Notice that I changed the very first line of Listing 7 so that the class MainClass implements IMyUpdatedInterface, to ensure that the object of MainClass implements the required interface. Without this code change, the attempt t o obtain a reference to the interface would fail.

Another approach to the same problem is to use the is keyword, as illustrated in Listing 8.

Listing 8 Determining interface support by using the is keyword.

IMyUpdatedInterface iUpdatedIf1 = mainClass;
if (iUpdatedIf1 is IMyUpdatedInterface)
  {
   Console.WriteLine("This interface is also supported");
   iUpdatedIf.DoSomethingBasic();
  }
else
  Console.WriteLine("Interface not supported");

The use of the is keyword is a handy alternative to the as keyword. Whichever method you choose, the important point is that you don't risk throwing an exception. The invalid cast in Listing 9 would cause a System.InvalidCastException to be thrown.

Listing 9 This invalid cast causes an exception.

IMyCompletelyNewInterface iItf = (IMyCompletelyNewInterface) mainClass;

In Listing 9, the interface IMyCompletelyNewInterface is not implemented by the MainClass class, so we get an exception. However, using the techniques with the is or as keywords avoids the exception problem. In general, it's far better to avoid throwing exceptions when you can. Exception-free code tends to run faster and requires less code (try-catch blocks).

C# Inheritance

One of the main merits of inheritance is the way you can use it to hide complex details. A properly designed class hierarchy helps in pushing common code up the way; in other words, the subclasses can inherit only what they need. Common code can live at the top of the hierarchy, while more specific code lives lower down the hierarchy. This separation helps to reduce clutter in subclasses. An additional benefit is less need for duplicated code. One important design question occurs, though: Why would you use C# interfaces instead of abstract base classes? Let's consider that issue next.

Inheritance: C# Interfaces and C# Abstract Classes

Perhaps the nicest thing about C# interfaces is their very lightweight nature. You simply define an interface to represent some item of functionality. There's no need to define any additional boilerplate code. The situation isn't the same for abstract base classes, because a class by nature tends to be a more heavyweight entity.
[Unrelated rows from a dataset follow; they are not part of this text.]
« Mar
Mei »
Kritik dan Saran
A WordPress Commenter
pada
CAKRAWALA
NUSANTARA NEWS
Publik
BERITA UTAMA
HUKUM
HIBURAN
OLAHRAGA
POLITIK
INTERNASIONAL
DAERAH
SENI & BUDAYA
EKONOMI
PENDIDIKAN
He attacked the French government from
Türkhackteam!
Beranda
Listing 10 illustrates an abstract base class and an implementing concrete class.

Listing 10 Abstract base class and concrete class.
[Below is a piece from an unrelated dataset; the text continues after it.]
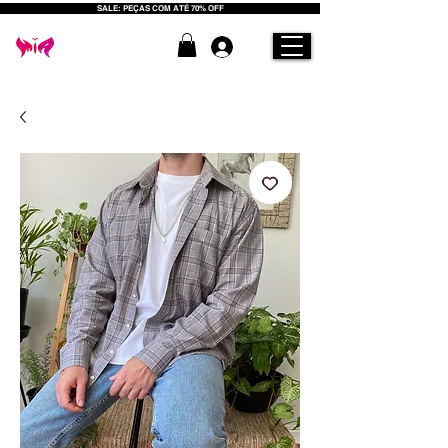
SALE: PEÇAS COM ATÉ 70% OFF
  public abstract class AnAbstractClass
  {
   public abstract void DoSomethingBasic();
   public abstract void DoSomethingOrOther();
  }

  public class AConcreteClass : AnAbstractClass
  {
   public override void DoSomethingBasic()
   {
     Console.WriteLine("Now doing something in the concrete class");
     Console.ReadLine();
   }

   public override void DoSomethingOrOther()
   {
     Console.WriteLine("Now doing something or other in the concrete class");
     Console.ReadLine();
   }
  }

As is the case with interfaces, abstract base classes are placeholders for code. The abstract methods must be implemented by subclasses—in this case, AConcreteClass. Why would you use an abstract base class instead of an interface? Well, the choice is partly style, but it also depends on whether you want a more heavyweight base entity. If you want to define a very specific type of base entity, an abstract base class may be a good choice. One point to bear in mind, however, is that the base class may itself inherit from other classes.